Salmon, mackerel, tuna are already widely regarded for their high levels of omega-3 fatty acids, beneficial to our overall health and wellbeing.
But a new study published this week in the journal Annals of the Rheumatic Diseases, has found new evidence to entice us to consume more of our favourite fish.
The findings, which looked at more than 30,000 Swedish women across a decade, showed that those who consistently consumed any type of fish on a weekly basis cut their risk of developing rheumatoid arthritis by almost a third.
When the fish consumed was of the oily variety the risk was halved. This was also the case for woman who consumed any type of fish at least four times per week.

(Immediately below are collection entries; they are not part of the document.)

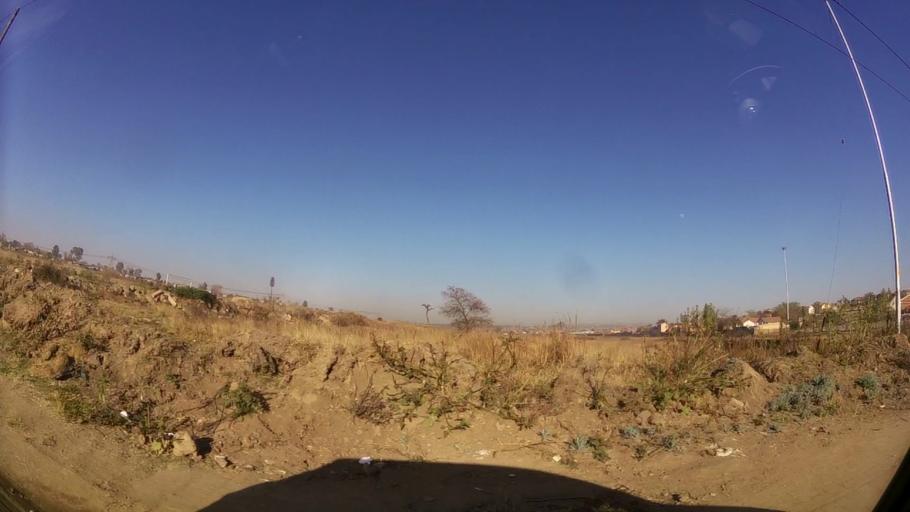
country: ZA
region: Gauteng
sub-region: City of Johannesburg Metropolitan Municipality
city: Midrand
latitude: -25.9134
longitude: 28.1048
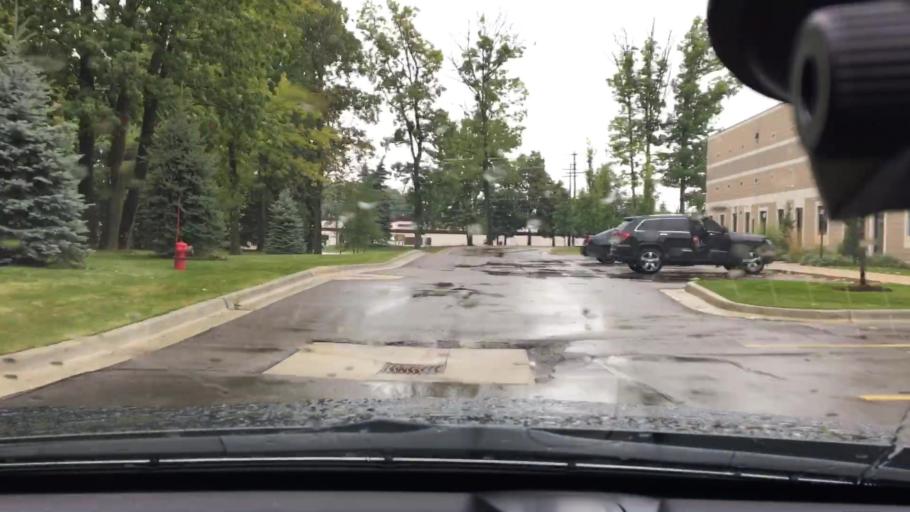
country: US
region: Michigan
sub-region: Oakland County
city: Wixom
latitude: 42.5078
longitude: -83.5195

The results concur with the already established dietary advice given to regularly consume oily fish in our weekly meals and the rise in boost this intake of omega-3’s.
While the study did not look into fish-oil supplements specifically, experts believe these have similar benefits.

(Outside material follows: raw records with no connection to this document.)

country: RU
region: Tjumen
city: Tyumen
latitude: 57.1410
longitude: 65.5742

Omega-3 is believed to help protect the body’s vital organs like the brain and the heart. It also appears to have good anti-inflammatory properties researchers said, which would explain why it helps to protect against arthritis.
Facts about oily fish:
- A healthy, balanced diet should include at last two portions of fish a week. A portion being roughly 150g.
- Types of oily fish include mackerel, salmon, sardines, trout, tuna and herring
- Some shellfish and other types of fish may contain omega-3 but this is nowhere near as much as found in oily fish.
- If you are pregnant or trying to conceive caution should be taken as fish can contain low levels of metals and pollutants that can build up in the body and be harmful. Always consult with your doctor or medical professional.